VoIP attracted consumers with free or extremely low prices and businesses liked that aspect as well. But as VoIP deployment grew by leaps and bounds, companies were surprised at the things they could do with VoIP. Some tools and features were already available in analog PBX systems but were not affordable for smaller organizations. Others were brand new features that could not be implemented in legacy tools.

Telephony – Business Model

VoIP technology changed a lot of things including how people work. Organizations optimized their workflows and processes to unheard of levels. They upgraded their infrastructure to support voice on their networks. VoIP also upended the way the telephony industry worked. Service providers came up with creative new ways to deploy VoIP – offering clients multiple options for a customized implementation.

Before VoIP arrived, the telephony industry operated on a business model based on contracts. Enterprise clients could shop around before deciding on a vendor for their business but had to sign multi-year contracts for services. These contracts specified various fees and charges including penalties for early termination or cancellation. Depending on the size of the company, they might also have to enter into maintenance contracts for their hardware as well.

These contracts benefited vendors disproportionately while limiting client options. What could an organization do if the service level drops to unacceptable levels before their contract ended? You couldn’t switch vendors without paying a hefty early termination charge. You were essentially paying for substandard service with no recourse. In addition, switching to another provider took a lot of time and resources. To sum it up, most companies didn’t have many alternatives if they weren’t satisfied with their phone service vendor.

VoIP’s New Business Model

VoIP’s arrival heralded a new era in voice communication and that included brand new business models. For one thing, VoIP service providers did away with contracts. That’s right, no more contracts for your phone service! Companies are no longer locked to a single provider for their phone service.

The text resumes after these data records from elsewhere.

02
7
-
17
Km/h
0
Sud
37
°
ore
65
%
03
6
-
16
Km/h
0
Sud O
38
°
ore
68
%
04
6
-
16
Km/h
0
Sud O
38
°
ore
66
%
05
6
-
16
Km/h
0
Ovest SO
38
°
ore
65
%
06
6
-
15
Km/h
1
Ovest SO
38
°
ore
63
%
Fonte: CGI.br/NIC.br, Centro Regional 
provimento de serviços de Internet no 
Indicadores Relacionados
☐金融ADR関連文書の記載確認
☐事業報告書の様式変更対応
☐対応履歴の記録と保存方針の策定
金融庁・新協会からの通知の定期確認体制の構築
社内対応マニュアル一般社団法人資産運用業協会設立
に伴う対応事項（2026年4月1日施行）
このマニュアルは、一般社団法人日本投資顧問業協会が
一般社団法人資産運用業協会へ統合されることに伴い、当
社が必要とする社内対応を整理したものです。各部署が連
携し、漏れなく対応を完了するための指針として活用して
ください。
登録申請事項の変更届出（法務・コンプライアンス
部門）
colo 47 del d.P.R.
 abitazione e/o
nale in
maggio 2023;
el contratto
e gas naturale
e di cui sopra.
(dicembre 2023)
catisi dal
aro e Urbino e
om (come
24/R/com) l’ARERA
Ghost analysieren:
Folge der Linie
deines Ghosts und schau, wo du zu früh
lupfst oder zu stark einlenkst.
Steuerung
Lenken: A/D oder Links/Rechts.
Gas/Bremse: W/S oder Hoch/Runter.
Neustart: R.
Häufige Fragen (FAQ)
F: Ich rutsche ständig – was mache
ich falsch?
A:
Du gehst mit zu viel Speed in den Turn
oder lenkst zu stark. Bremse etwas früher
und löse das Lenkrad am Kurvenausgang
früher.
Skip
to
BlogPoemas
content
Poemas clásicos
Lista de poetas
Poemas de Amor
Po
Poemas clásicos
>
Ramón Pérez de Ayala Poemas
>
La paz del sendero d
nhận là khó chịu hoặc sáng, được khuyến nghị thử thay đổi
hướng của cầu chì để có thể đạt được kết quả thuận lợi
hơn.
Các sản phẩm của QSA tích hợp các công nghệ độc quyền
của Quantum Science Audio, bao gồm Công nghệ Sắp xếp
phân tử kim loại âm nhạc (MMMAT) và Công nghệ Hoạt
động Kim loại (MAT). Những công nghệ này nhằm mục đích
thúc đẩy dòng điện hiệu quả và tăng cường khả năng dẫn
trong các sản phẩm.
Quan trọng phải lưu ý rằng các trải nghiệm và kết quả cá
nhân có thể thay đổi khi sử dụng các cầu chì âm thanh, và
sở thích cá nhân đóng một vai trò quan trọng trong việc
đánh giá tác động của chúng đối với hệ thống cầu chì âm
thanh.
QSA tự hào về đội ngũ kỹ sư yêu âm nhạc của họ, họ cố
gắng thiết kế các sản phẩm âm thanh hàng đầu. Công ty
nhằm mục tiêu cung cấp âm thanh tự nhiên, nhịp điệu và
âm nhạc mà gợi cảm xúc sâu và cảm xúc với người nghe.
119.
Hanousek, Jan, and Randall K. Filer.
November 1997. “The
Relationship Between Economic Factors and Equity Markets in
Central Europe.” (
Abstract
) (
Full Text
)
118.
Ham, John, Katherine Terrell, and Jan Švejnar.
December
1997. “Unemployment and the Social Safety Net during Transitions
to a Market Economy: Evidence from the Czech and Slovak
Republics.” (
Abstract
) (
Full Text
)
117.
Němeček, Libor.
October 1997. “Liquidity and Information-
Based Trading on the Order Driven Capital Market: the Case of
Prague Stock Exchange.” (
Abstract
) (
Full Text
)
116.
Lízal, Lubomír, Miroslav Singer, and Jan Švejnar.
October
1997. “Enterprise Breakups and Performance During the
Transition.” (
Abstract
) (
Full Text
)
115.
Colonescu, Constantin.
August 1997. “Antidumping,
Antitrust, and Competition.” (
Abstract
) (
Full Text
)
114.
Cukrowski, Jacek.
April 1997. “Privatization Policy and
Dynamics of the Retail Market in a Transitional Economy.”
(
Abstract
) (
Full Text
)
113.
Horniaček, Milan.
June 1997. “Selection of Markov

Eliminating contracts opened up a whole new world for enterprise communication. Now you could sign up for a service without worrying about fees and extra charges if you wanted to switch at any time. If you weren’t happy with the prices or service levels, you could switch to a different vendor without financial consequences.

This no-contract approach has stayed with the industry as it grew. Even today, there is no sign of contracts making a comeback. Companies are free to test hosted VoIP services to their heart’s content before coming to a decision. Even after committing to a particular vendor, you don’t have to stay with them for years. Don’t like their new prices or has service dropped to unacceptable levels? You can always go to some other provider.

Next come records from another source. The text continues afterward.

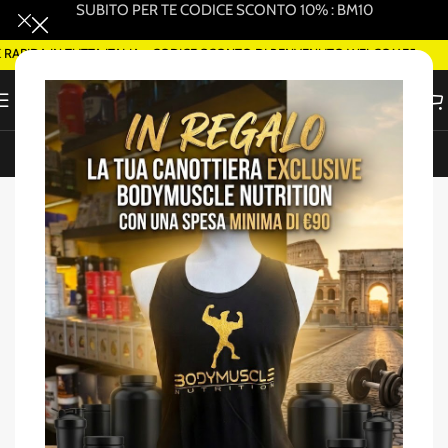
SUBITO PER TE CODICE SCONTO 10% : BM10
PIDA IN TUTTA ITALIA - CODICE SCONTO DI BENVENUTO WELCOME5
ORDINA SMART DELIVERY SU WHATSAPP (ROMA)
Home
/
Salute e benessere
-40%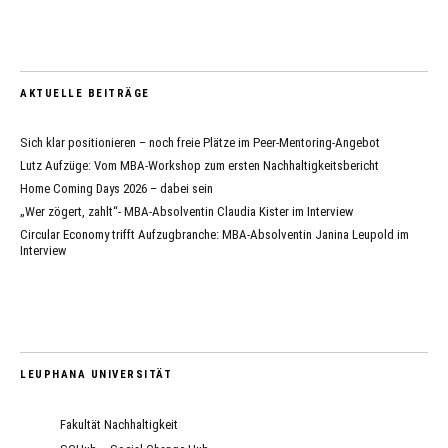
AKTUELLE BEITRÄGE
Sich klar positionieren – noch freie Plätze im Peer-Mentoring-Angebot
Lutz Aufzüge: Vom MBA-Workshop zum ersten Nachhaltigkeitsbericht
Home Coming Days 2026 – dabei sein
„Wer zögert, zahlt“- MBA-Absolventin Claudia Kister im Interview
Circular Economy trifft Aufzugbranche: MBA-Absolventin Janina Leupold im
Interview
LEUPHANA UNIVERSITÄT
Fakultät Nachhaltigkeit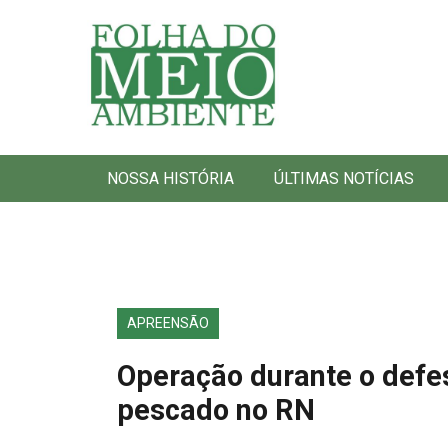
Folha do Meio Ambiente
NOSSA HISTÓRIA
ÚLTIMAS NOTÍCIAS
APREENSÃO
Operação durante o defe
pescado no RN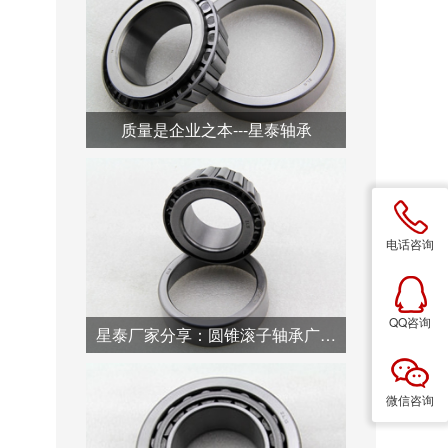
质量是企业之本---星泰轴承
电话咨询
QQ咨询
星泰厂家分享：圆锥滚子轴承广泛用于汽车行业
微信咨询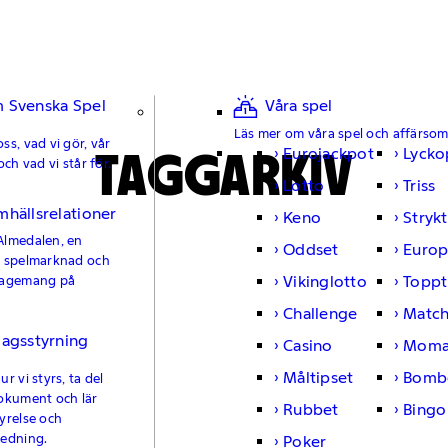
 Svenska Spel
Våra spel
Läs mer om våra spel och affärso
ss, vad vi gör, vår
TAGGARKIV
Eurojackpot
Lycko
och vad vi står för.
Lotto
Triss
mhällsrelationer
Keno
Strykt
Almedalen, en
Oddset
Europ
e spelmarknad och
Vikinglotto
Toppt
gagemang på
Challenge
Matc
lagsstyrning
Casino
Moma
Måltipset
Bomb
r vi styrs, ta del
okument och lär
Rubbet
Bingo
yrelse och
ledning.
Poker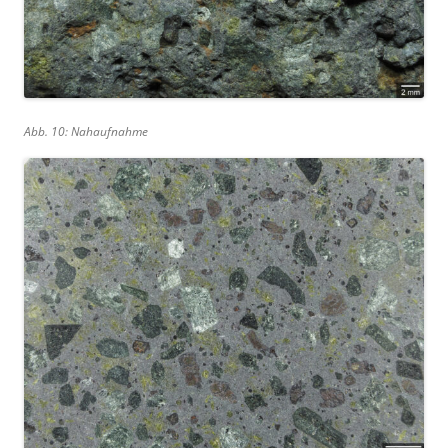
Abb. 10: Nahaufnahme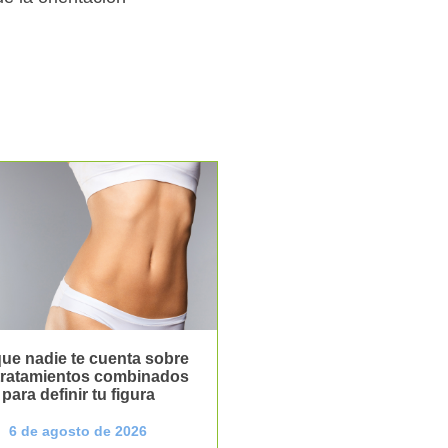
ue nadie te cuenta sobre
 tratamientos combinados
para definir tu figura
6 de agosto de 2026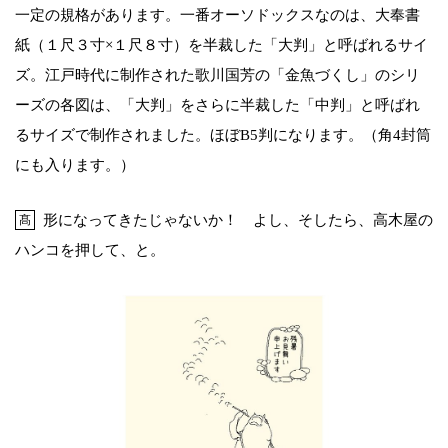
一定の規格があります。一番オーソドックスなのは、大奉書
紙（１尺３寸×１尺８寸）を半裁した「大判」と呼ばれるサイ
ズ。江戸時代に制作された歌川国芳の「金魚づくし」のシリ
ーズの各図は、「大判」をさらに半裁した「中判」と呼ばれ
るサイズで制作されました。ほぼB5判になります。（角4封筒
にも入ります。）
形になってきたじゃないか！ よし、そしたら、高木屋の
髙
ハンコを押して、と。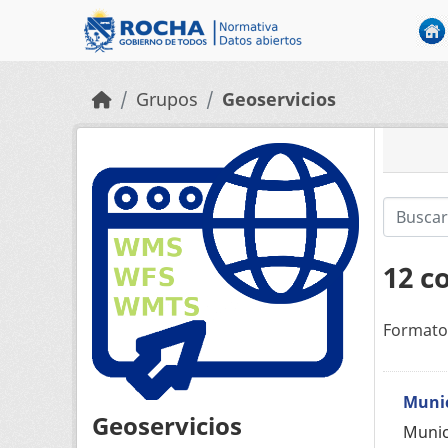
Skip to main content
Grupos
Geoservicios
12 c
Formato
Munic
Geoservicios
Munic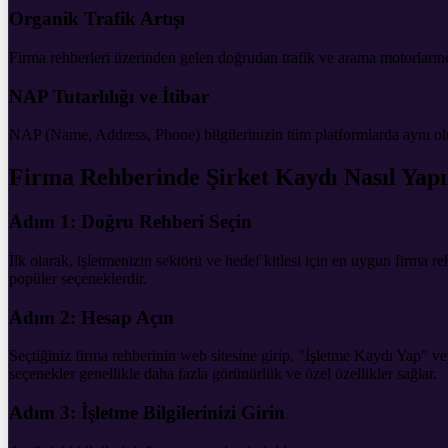
Organik Trafik Artışı
Firma rehberleri üzerinden gelen doğrudan trafik ve arama motorlarından
NAP Tutarlılığı ve İtibar
NAP (Name, Address, Phone) bilgilerinizin tüm platformlarda aynı olm
Firma Rehberinde Şirket Kaydı Nasıl Yapı
Adım 1: Doğru Rehberi Seçin
İlk olarak, işletmenizin sektörü ve hedef kitlesi için en uygun firma
popüler seçeneklerdir.
Adım 2: Hesap Açın
Seçtiğiniz firma rehberinin web sitesine girip, "İşletme Kaydı Yap" v
seçenekler genellikle daha fazla görünürlük ve özel özellikler sağlar.
Adım 3: İşletme Bilgilerinizi Girin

A New World of Possibilities

Most reputed service providers use the industry standard SIP protocol for their hosted services. This means clients don’t have to worry about buying new hardware when moving. At worst you might have to upgrade a few devices for minor compatibility issues. But almost all your SIP-based hardware should work on the new network without running into problems.

Removing contracts also incentivized vendors to work on their service quality. They could no longer rely on contracts to retain clients. If a company didn’t like your pricing plans, the features you offer or the quality of audio, they could leave immediately. In fact, most VoIP vendors offer service level guarantees for enterprise clients. These SLAs clearly lay out the minimum level of service they promise to deliver. There are even penalties clients can enforce if the service drops below the guaranteed level.

Instead of limiting customer choice, VoIP’s new contracts opens up a world of options. For instance, many vendors offer a lower price if a client makes a long-term commitment for say, 12 or 24 months. This means you can test the service to see if it fits your requirements for a few months. If you are satisfied, then you can sign up for a longer term to benefit from the lower prices. You can also protect your businesses from price hikes by locking in the particular amount for a set period of time.

This new business model has benefited both enterprises and service providers. The no-contract model led to increased competition on the basis of service and audio quality instead of entrenched monopolies. Companies can now choose their service provider without worrying about penalties, fees, and other financial consequences. Amazing what a difference one little change can make to an entire industry!